_YOUR GOAL_
Copy out the data word for word, without any of its pictures.

_SUPPLIED DATA_
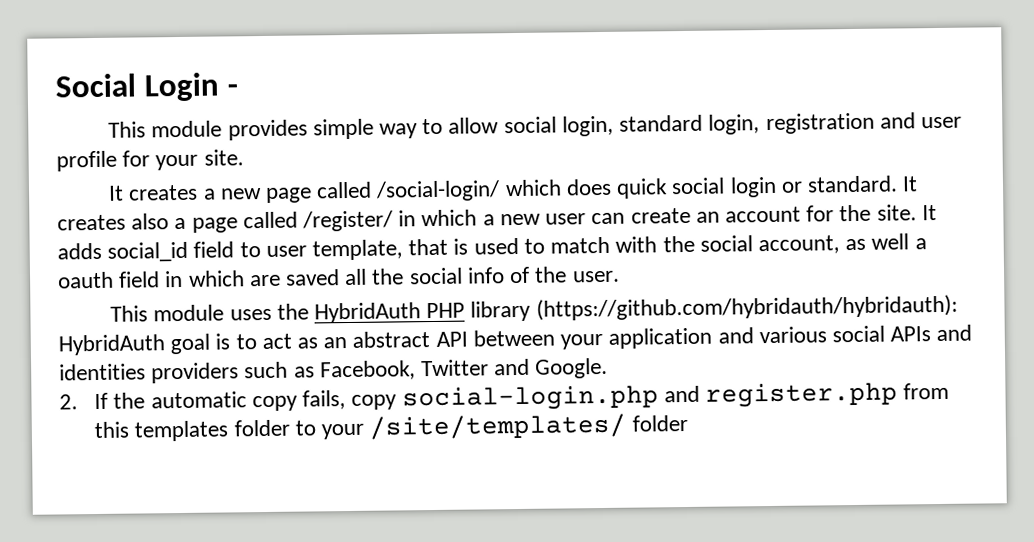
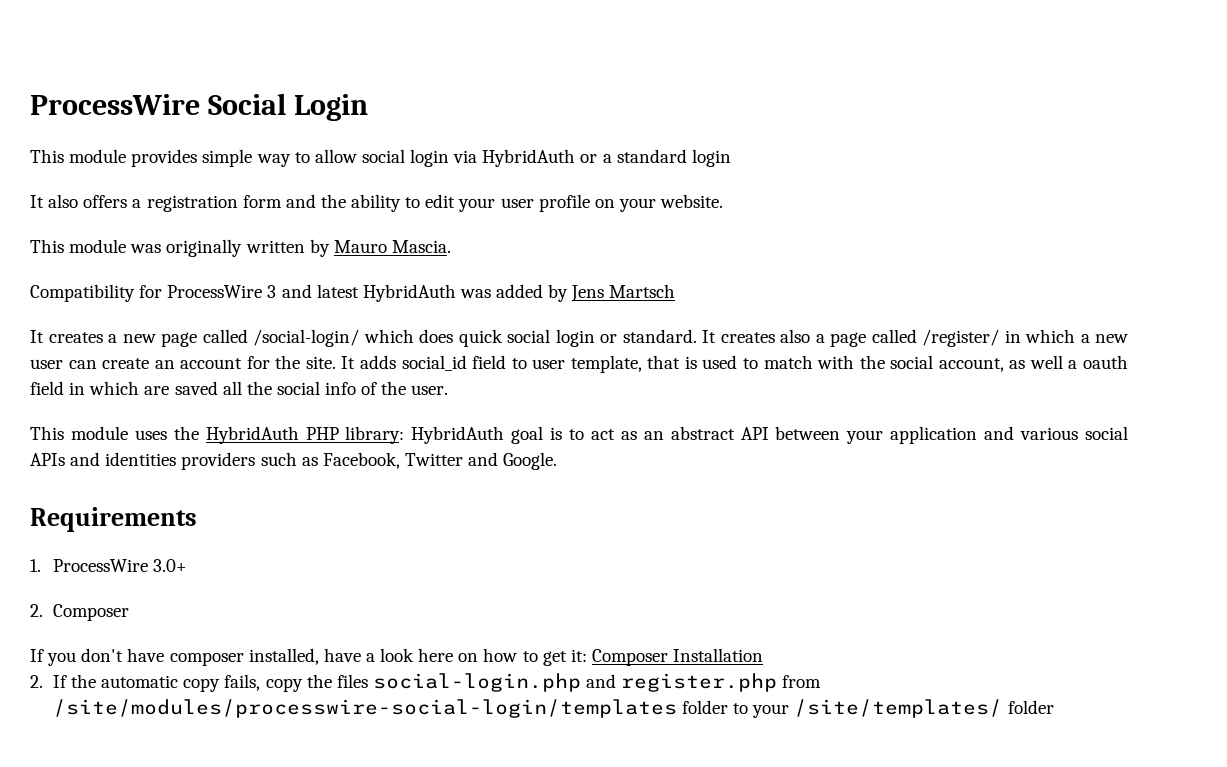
(55, 85) none -> [30,94,200,115] ProcessWire
[226,83,238,96] - -> (368, 107) none
[561,112,962,137] [56,149,244,172] login, standard login, registration and user profile for your site. -> [410,149,731,167] [30,194,724,212] [30,239,451,257] [30,284,676,302] login via HybridAuth or a standard login // It also offers a registration form and the ability to edit your user profile on your website. // This module was originally written by Mauro Mascia. // Compatibility for ProcessWire 3 and latest HybridAuth was added by Jens Martsch
[470,294,958,322] library (https://github.com/hybridauth/hybridauth): -> [345,426,405,444] library:
(609, 368) none -> [30,507,197,532] [30,559,188,572] [30,604,129,621] [30,648,764,666] // Requirements // 1. ProcessWire 3.0+ // 2. Composer // If you don't have composer installed, have a look here on how to get it: Composer Installation
(398, 402) none -> [306,674,368,688] the files
[94,420,229,442] this templates -> [52,699,677,718] /site/modules/processwire-social-login/templates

_ANSWER BOX_
(55, 85) none -> [30,94,200,115] ProcessWire
[226,83,238,96] - -> (368, 107) none
[561,112,962,137] [56,149,244,172] login, standard login, registration and user profile for your site. -> [410,149,731,167] [30,194,724,212] [30,239,451,257] [30,284,676,302] login via HybridAuth or a standard login // It also offers a registration form and the ability to edit your user profile on your website. // This module was originally written by Mauro Mascia. // Compatibility for ProcessWire 3 and latest HybridAuth was added by Jens Martsch
[470,294,958,322] library (https://github.com/hybridauth/hybridauth): -> [345,426,405,444] library:
(609, 368) none -> [30,507,197,532] [30,559,188,572] [30,604,129,621] [30,648,764,666] // Requirements // 1. ProcessWire 3.0+ // 2. Composer // If you don't have composer installed, have a look here on how to get it: Composer Installation
(398, 402) none -> [306,674,368,688] the files
[94,420,229,442] this templates -> [52,699,677,718] /site/modules/processwire-social-login/templates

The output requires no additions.